Индигирский был вызван летом в Якутск, и до сих пор о нем ничего не слышно. Только приехав в Якутск, мы узнали, что он был арестован за крупную растрату.
В Оймяконе в 1926 году почти все экономическое влияние находилось в руках десятка дойдунцев, появившихся здесь во время гражданской войны, несколько лет назад. Семьи их остались на Алдане, и многие из них даже не имели здесь своих юрт. Они являлись посредниками в торговле между факториями и эвенами, а также и далеко живущими якутами и фактически сделались повелителями целых районов. Например, эвены Охотского побережья еще недавно владели собственными стадами, а в 1926 году по большей части олени уже принадлежали якутам. Наиболее крупными из этих дельцов и были наши подрядчики Харлампий Попов и Павел Неуструев. В их руках кроме торговли был сосредоточен и почти весь крупный транспорт. У них больше тысячи оленей, которые энергично оборачиваются всю зиму: возят грузы Якутгоеторга и Дальгосторга из Охотска и Крест-Хальджая в Оймякон и из последнего вниз по Индигирке до Абыя и даже на Верхоянск и Усть-Янск.
Неуструев посетил нас через несколько дней. Это человек совсем другой, чем Попов, с холодным и решительным лицом. Он кончил реальное училище в Якутске, говорит спокойно и сдержанно.
Местное население смотрит с изумлением и негодованием на быстрое обогащение пришлых. Но среди оймяконцев мало ловких дельцов.
Черский писал, что в 1891 году в Оймяконе были владельцы стад в пятьсот голов, но теперь самый большой богач владеет сотней голов, включая телят и жеребят. При том низком качестве коров, о котором я уже писал (удой – бутылка молока в день летом), 20–40 коров – это только ведро или два молока.
В Якутске в то время уже хорошо знали, что фактически в Оймяконе все в руках нескольких кулаков, но оказать влияние на оймяконскую жизнь в 1926 году было еще трудно. Оймякон был слишком удален от Якутска, который не имел еще возможности выделить сюда достаточное число работников. Настоящим представителем центральной власти в то время в Оймяконе был только Богатырев – судья-коммунист, присланный из Якутска, и его секретарь, комсомолец.
Вскоре в Оймяконе произошли значительные изменения.

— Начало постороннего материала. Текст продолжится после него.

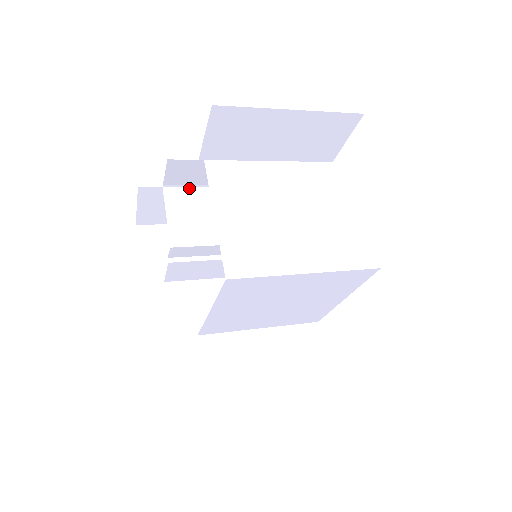
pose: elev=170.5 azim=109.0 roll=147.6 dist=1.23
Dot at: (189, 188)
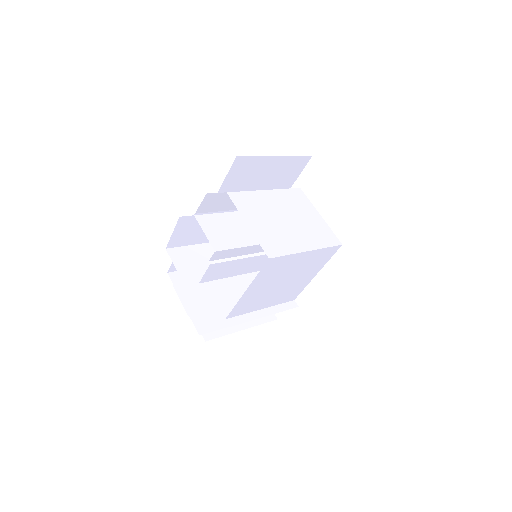
Dot at: (210, 214)
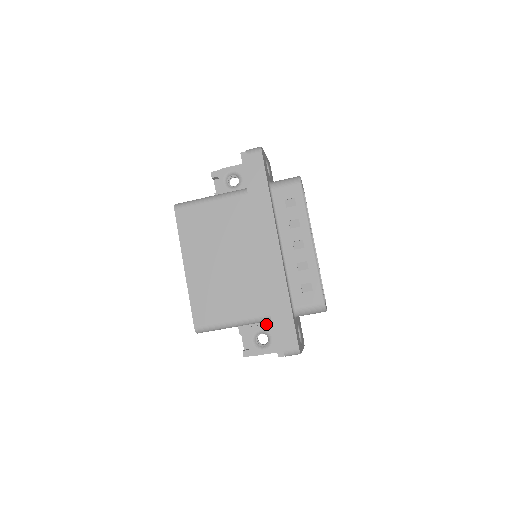
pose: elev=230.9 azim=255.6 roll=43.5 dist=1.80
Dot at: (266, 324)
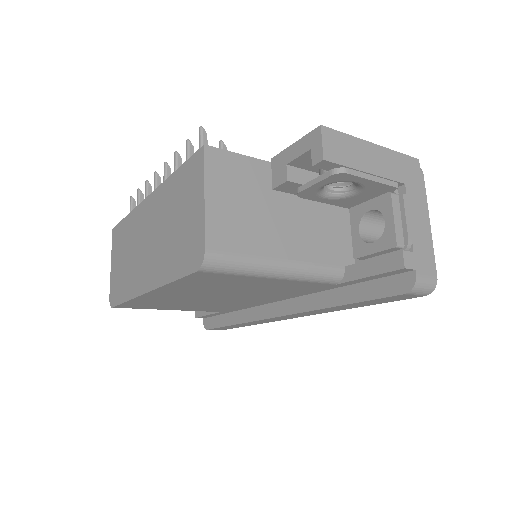
Dot at: occluded
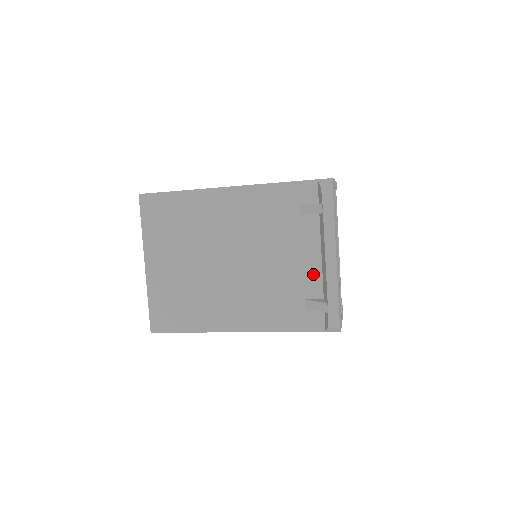
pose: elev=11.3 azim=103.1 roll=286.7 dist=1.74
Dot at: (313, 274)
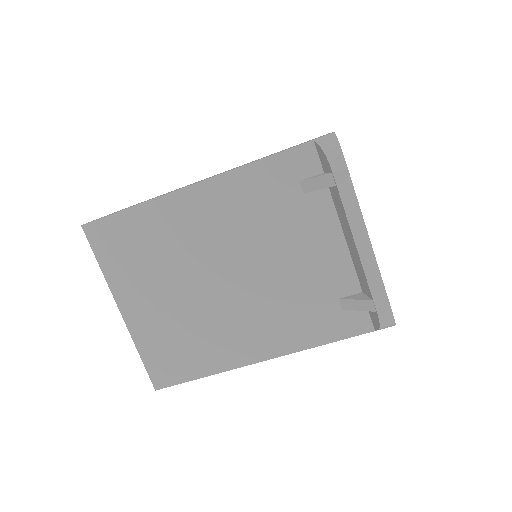
Dot at: (340, 265)
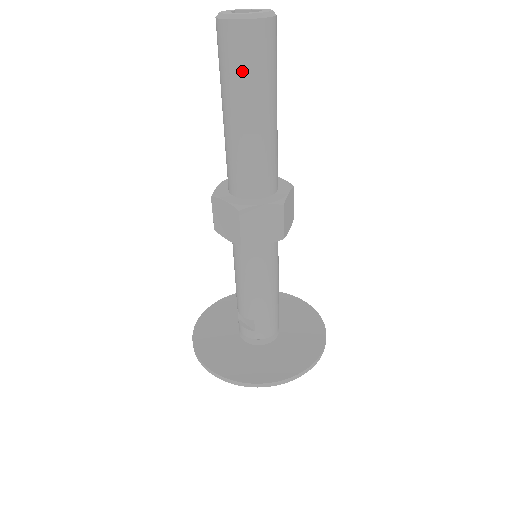
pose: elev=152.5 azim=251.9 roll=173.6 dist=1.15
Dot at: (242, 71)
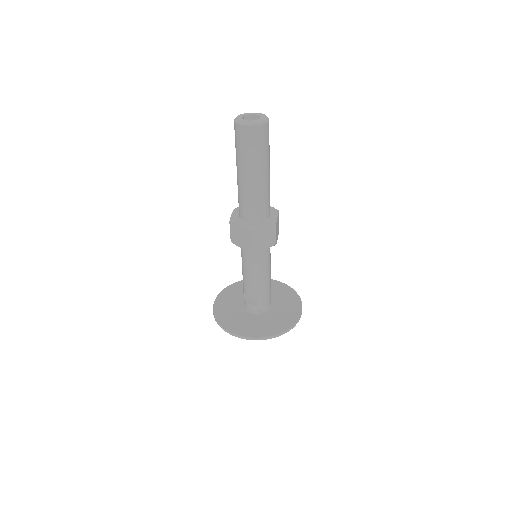
Dot at: (252, 152)
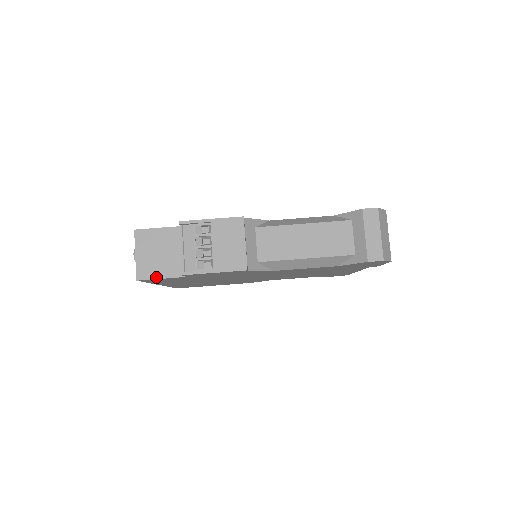
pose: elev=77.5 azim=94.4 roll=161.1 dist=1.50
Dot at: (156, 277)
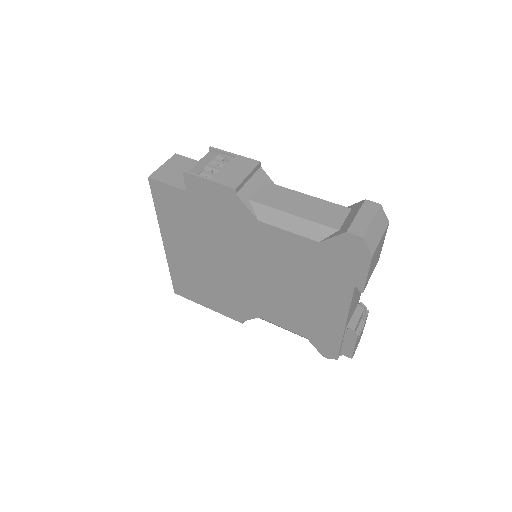
Dot at: (164, 181)
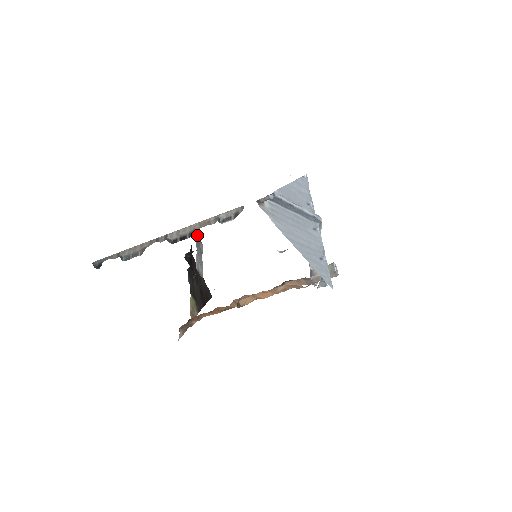
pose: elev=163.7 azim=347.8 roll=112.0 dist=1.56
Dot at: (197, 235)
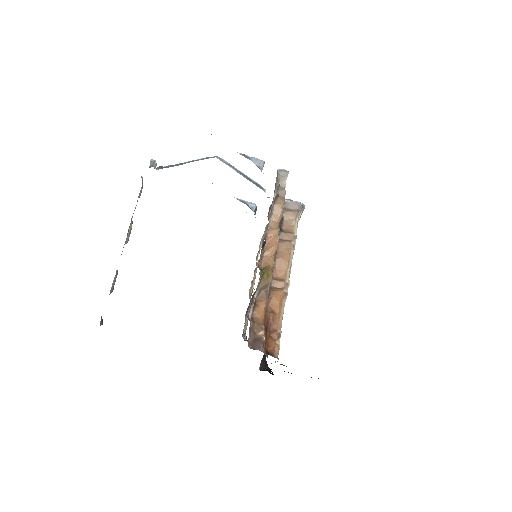
Dot at: occluded
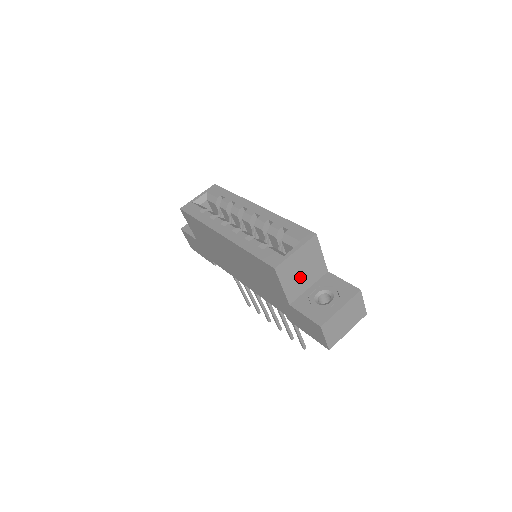
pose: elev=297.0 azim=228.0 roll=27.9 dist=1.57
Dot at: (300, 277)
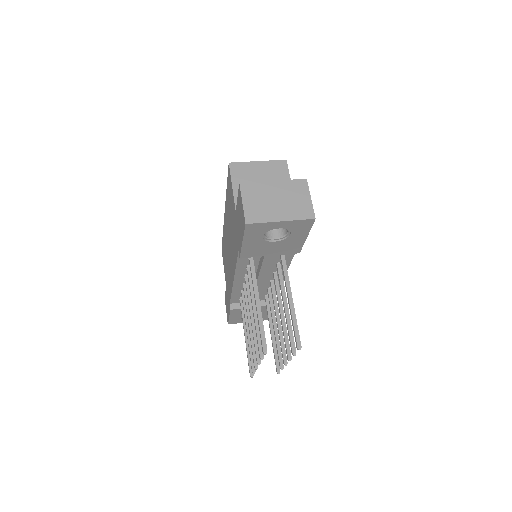
Dot at: occluded
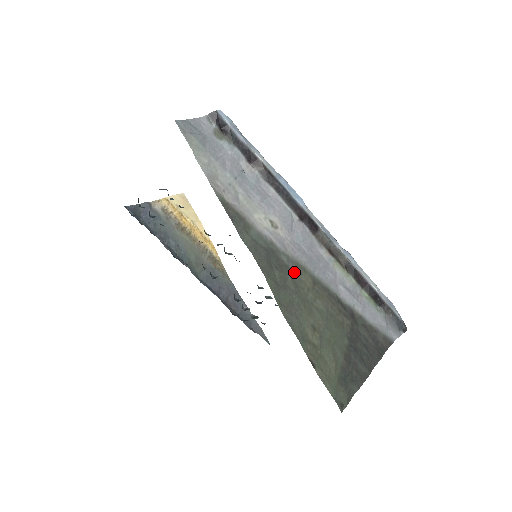
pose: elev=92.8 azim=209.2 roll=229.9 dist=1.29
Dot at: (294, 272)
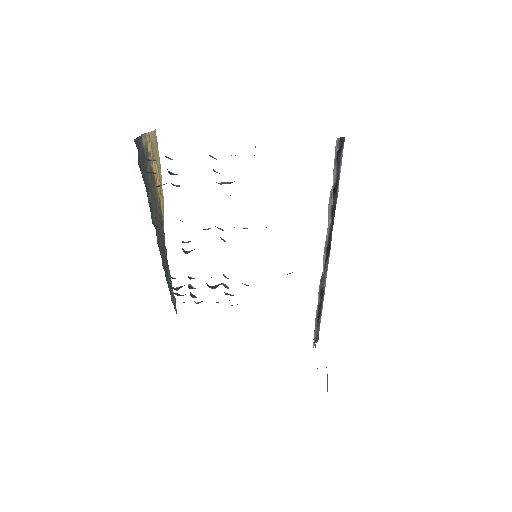
Dot at: occluded
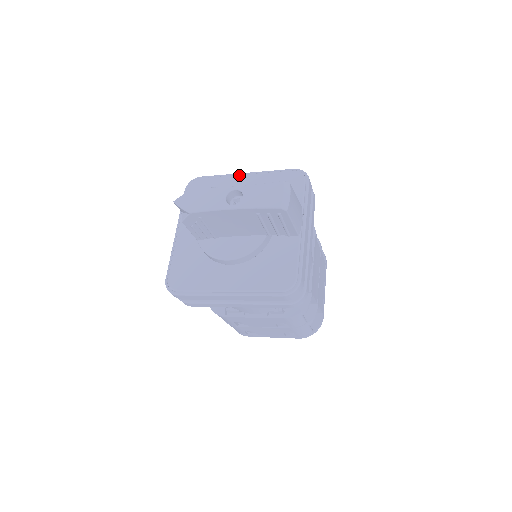
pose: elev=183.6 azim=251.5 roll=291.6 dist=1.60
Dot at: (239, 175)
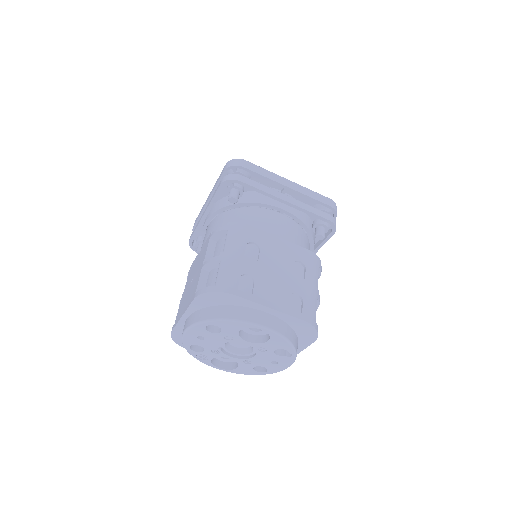
Dot at: occluded
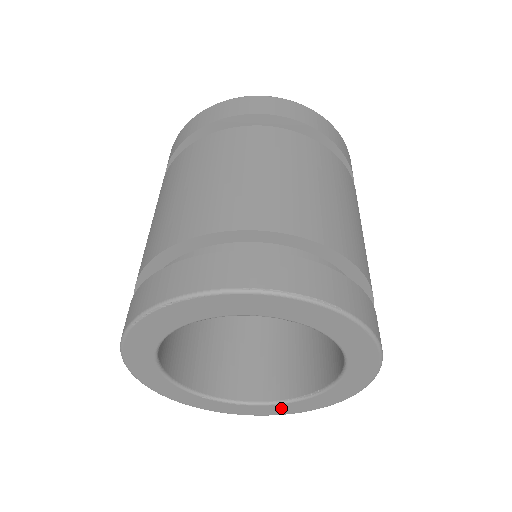
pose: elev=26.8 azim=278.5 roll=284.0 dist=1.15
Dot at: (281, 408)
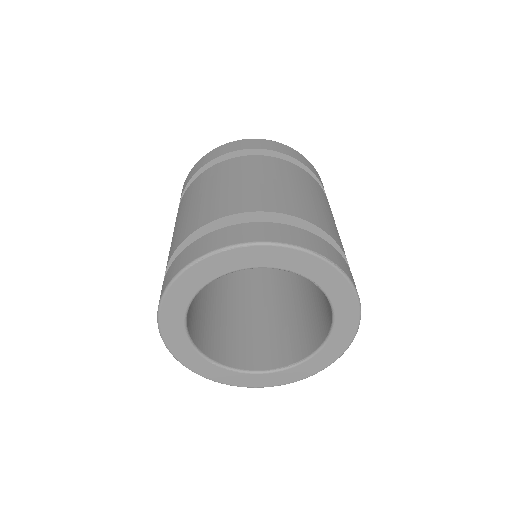
Dot at: (267, 378)
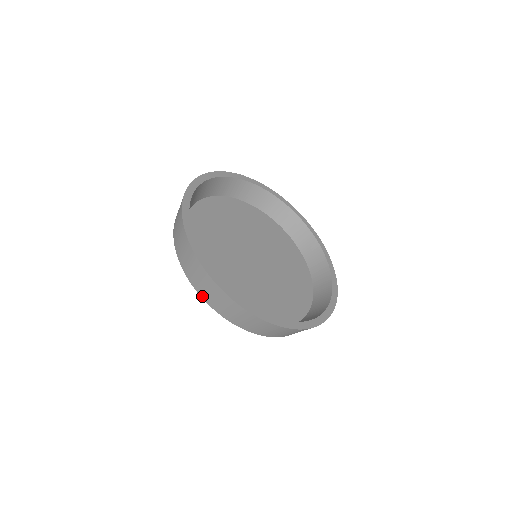
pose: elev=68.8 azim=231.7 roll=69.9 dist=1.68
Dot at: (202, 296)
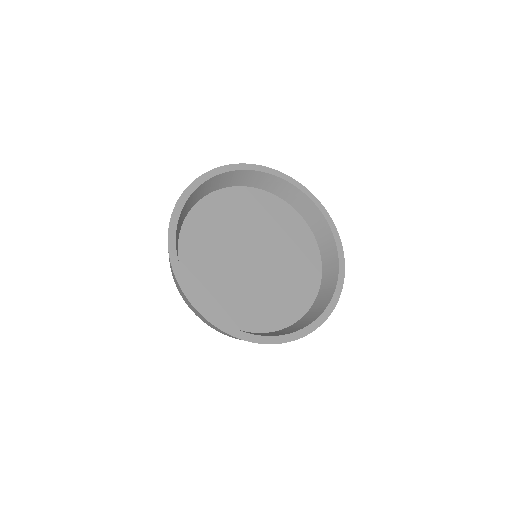
Dot at: occluded
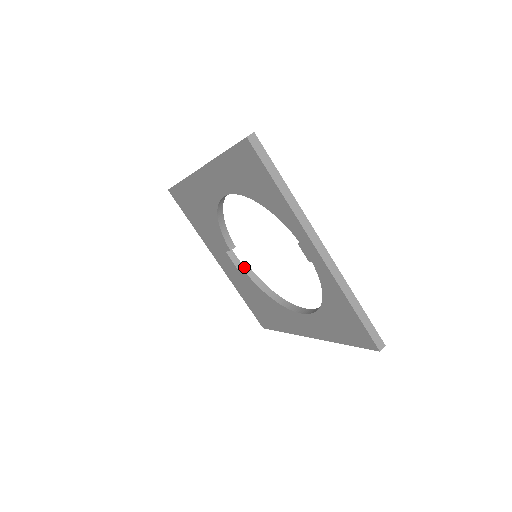
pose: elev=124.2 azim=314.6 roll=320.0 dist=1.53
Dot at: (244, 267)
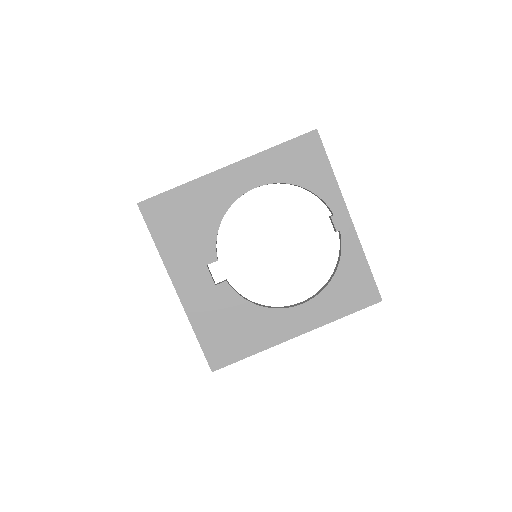
Dot at: (226, 280)
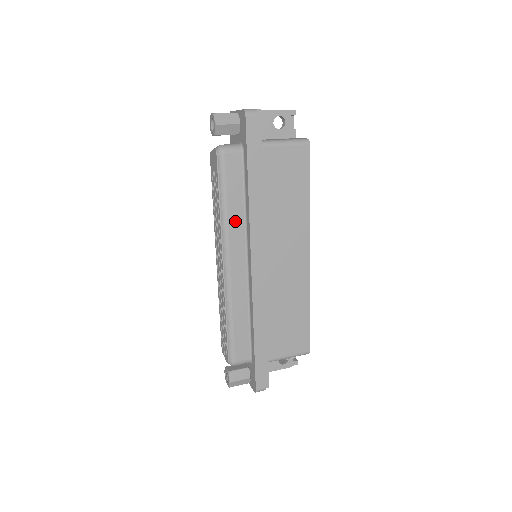
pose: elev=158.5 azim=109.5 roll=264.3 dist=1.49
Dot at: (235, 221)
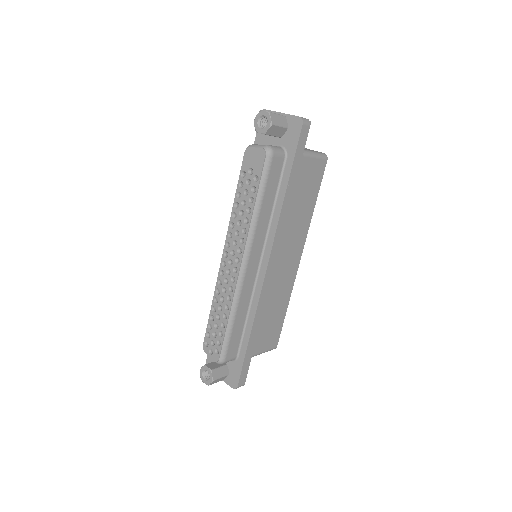
Dot at: (262, 223)
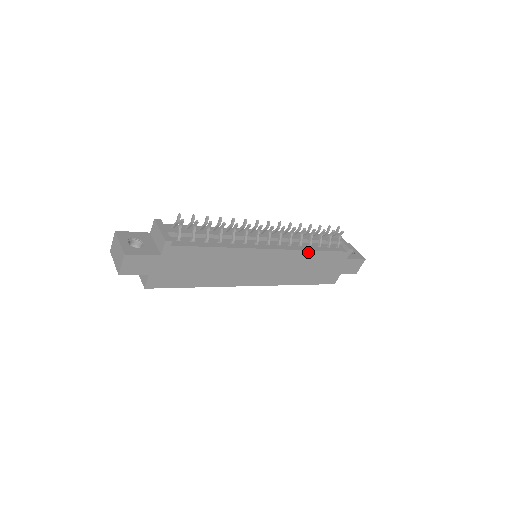
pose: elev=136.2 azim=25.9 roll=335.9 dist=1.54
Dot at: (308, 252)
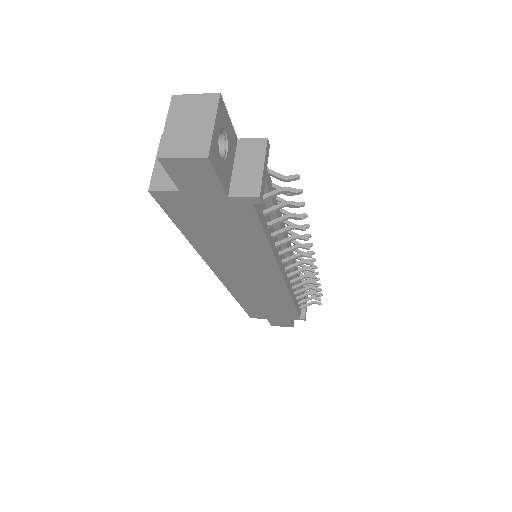
Dot at: (289, 299)
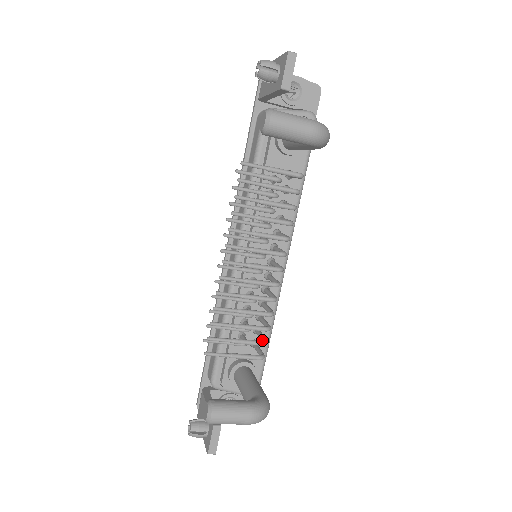
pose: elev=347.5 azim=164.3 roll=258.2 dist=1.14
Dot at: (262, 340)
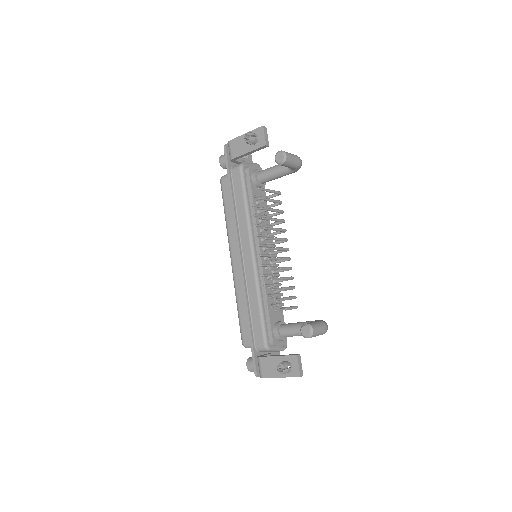
Dot at: occluded
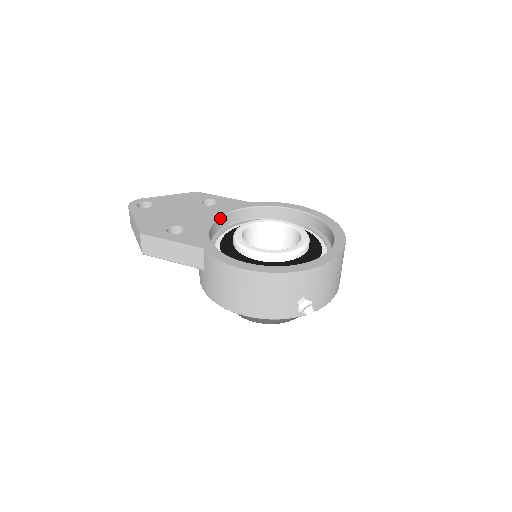
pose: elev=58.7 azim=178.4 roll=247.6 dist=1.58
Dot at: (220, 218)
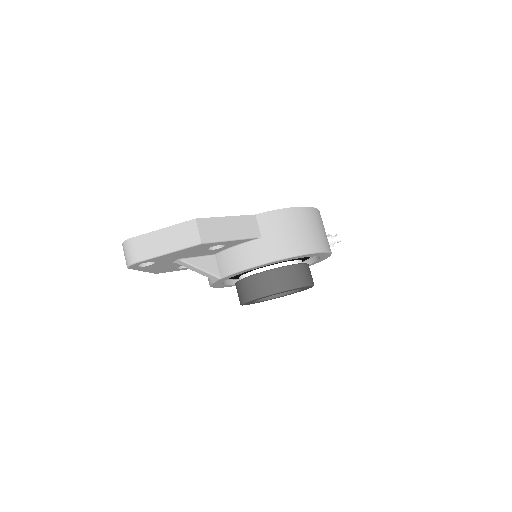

Первые две недели в Оймяконе я провел в очень оживленной деятельности: надо было заготовить теплую одежду, продукты и продать лошадей. В первое же утро по прибытии я продал четырех лошадей по сорок – пятьдесят рублей и, главное, в обмен получил сено для остальных коней. В тот же день были проданы еще две средние и две хорошие лошади, последние по сто пятьдесят рублей, и настроение рынка сразу изменилось. Первыми стали покупать члены исполкома и другие оймяконцы, которые не хотели, чтобы Попову дешево достались хорошие лошади. Попов до конца вел агитацию против нас и лично не купил ни одной лошади (хотя, может быть, и были подставные покупатели – его агенты). Неуструев же к концу попросил продать ему одну лошадь среднего качества. Нам стало ясно, что враги экспедиции были разбиты. К концу двух недель все лошади были распроданы по хорошим ценам.